**RECORDS FOR PROCESSING**
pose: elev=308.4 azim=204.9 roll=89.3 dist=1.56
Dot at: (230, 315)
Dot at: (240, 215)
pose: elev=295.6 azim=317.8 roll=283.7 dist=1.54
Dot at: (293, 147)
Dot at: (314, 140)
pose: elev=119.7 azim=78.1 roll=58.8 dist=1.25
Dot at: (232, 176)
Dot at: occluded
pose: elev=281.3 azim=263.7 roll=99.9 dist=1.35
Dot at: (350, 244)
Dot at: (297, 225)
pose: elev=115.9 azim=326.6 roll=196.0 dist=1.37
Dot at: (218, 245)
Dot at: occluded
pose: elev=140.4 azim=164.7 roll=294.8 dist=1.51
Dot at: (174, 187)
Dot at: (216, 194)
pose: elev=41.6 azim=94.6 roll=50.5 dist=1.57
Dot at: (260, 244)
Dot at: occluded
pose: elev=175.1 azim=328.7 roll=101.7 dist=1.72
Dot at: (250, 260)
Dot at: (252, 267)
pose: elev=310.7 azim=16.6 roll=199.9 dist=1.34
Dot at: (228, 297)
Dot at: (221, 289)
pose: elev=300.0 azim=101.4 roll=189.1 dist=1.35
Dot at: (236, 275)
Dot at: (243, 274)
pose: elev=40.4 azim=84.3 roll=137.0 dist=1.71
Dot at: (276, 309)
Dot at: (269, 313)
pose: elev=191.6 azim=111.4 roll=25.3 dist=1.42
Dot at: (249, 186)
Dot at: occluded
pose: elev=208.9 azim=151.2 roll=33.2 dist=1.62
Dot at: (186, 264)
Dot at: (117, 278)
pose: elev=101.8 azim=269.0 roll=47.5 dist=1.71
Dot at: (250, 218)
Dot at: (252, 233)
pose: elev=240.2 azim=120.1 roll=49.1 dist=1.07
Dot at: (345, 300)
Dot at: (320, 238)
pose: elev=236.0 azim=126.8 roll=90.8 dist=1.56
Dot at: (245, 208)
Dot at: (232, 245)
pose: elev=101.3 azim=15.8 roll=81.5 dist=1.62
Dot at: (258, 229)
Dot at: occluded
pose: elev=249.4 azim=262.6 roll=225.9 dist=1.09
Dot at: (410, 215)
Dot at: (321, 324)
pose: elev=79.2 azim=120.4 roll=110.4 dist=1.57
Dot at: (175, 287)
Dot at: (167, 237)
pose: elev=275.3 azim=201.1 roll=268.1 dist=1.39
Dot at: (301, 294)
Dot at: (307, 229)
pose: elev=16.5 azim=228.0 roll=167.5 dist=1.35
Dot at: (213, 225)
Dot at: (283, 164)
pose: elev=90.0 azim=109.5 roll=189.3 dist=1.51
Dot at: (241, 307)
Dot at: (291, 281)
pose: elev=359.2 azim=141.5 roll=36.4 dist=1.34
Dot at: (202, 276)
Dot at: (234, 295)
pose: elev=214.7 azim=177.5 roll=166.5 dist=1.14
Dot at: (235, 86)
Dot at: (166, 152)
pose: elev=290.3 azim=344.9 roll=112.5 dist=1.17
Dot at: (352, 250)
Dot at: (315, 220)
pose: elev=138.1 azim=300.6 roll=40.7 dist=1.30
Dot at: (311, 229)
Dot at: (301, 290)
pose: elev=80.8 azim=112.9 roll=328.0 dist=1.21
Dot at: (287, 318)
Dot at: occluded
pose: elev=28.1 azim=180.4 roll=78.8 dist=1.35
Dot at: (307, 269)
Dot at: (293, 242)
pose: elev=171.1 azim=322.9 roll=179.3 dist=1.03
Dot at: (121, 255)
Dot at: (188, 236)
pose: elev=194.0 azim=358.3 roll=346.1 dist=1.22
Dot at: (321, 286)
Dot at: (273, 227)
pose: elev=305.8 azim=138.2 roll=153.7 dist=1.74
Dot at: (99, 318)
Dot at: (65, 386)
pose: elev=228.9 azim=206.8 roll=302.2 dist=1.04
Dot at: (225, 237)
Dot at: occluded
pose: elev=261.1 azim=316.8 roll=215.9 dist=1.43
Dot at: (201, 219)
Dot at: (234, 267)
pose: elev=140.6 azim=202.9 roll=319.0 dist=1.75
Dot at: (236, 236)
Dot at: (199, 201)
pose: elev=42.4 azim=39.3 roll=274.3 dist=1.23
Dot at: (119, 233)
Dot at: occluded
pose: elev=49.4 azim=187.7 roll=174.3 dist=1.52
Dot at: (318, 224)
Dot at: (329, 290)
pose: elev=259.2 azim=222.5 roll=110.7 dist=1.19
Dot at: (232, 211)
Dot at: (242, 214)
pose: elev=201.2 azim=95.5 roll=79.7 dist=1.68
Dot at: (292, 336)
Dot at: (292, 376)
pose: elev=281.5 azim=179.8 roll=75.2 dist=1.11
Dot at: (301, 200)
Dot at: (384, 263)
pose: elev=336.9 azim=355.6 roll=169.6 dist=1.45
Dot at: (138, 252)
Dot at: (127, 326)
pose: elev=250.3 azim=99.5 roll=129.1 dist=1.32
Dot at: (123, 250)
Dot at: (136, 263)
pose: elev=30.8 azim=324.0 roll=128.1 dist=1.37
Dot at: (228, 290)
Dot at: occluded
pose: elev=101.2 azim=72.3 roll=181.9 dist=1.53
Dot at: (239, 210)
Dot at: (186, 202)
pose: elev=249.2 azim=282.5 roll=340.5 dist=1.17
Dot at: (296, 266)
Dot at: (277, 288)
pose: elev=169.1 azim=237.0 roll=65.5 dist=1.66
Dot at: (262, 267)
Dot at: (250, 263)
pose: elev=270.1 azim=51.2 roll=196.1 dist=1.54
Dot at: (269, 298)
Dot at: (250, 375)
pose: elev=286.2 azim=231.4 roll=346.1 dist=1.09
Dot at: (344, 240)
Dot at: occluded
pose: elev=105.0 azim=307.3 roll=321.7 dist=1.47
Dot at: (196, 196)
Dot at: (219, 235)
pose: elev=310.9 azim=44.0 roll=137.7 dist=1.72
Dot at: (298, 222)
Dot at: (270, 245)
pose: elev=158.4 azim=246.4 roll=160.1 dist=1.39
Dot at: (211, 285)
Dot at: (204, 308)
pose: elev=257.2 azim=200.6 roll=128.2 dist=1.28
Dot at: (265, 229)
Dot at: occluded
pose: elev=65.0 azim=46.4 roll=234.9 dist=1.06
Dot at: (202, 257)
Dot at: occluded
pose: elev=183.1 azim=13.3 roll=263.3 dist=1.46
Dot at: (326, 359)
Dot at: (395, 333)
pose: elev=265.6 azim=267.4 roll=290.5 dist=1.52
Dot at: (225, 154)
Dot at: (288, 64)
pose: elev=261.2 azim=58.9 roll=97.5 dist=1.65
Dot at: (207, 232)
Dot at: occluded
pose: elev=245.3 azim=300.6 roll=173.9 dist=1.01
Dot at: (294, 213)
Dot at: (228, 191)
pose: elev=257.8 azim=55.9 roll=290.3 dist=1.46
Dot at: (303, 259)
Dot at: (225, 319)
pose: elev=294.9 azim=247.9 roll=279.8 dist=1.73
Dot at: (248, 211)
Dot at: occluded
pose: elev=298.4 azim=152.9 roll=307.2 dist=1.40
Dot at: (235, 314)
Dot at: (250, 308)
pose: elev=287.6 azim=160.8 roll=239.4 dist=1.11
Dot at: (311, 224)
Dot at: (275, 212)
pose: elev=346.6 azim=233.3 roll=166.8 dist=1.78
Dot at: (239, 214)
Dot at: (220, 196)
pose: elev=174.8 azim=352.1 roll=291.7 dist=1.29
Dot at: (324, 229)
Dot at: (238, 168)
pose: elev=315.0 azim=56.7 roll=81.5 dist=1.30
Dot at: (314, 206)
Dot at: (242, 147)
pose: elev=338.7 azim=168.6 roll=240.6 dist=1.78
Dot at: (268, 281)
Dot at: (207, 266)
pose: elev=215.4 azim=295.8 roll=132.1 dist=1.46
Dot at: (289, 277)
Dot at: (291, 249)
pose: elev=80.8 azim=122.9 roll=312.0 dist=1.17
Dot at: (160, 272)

**TASK INSTRUCTIONS**
Retype the listing without changes, beginning at the line that contains "pose: elev=115.9 azim=326.6" and stopping after the line that contains "Dot at: (252, 267)".

**ANSWER FOR THIS EXERCISE**
pose: elev=115.9 azim=326.6 roll=196.0 dist=1.37
Dot at: (218, 245)
Dot at: occluded
pose: elev=140.4 azim=164.7 roll=294.8 dist=1.51
Dot at: (174, 187)
Dot at: (216, 194)
pose: elev=41.6 azim=94.6 roll=50.5 dist=1.57
Dot at: (260, 244)
Dot at: occluded
pose: elev=175.1 azim=328.7 roll=101.7 dist=1.72
Dot at: (250, 260)
Dot at: (252, 267)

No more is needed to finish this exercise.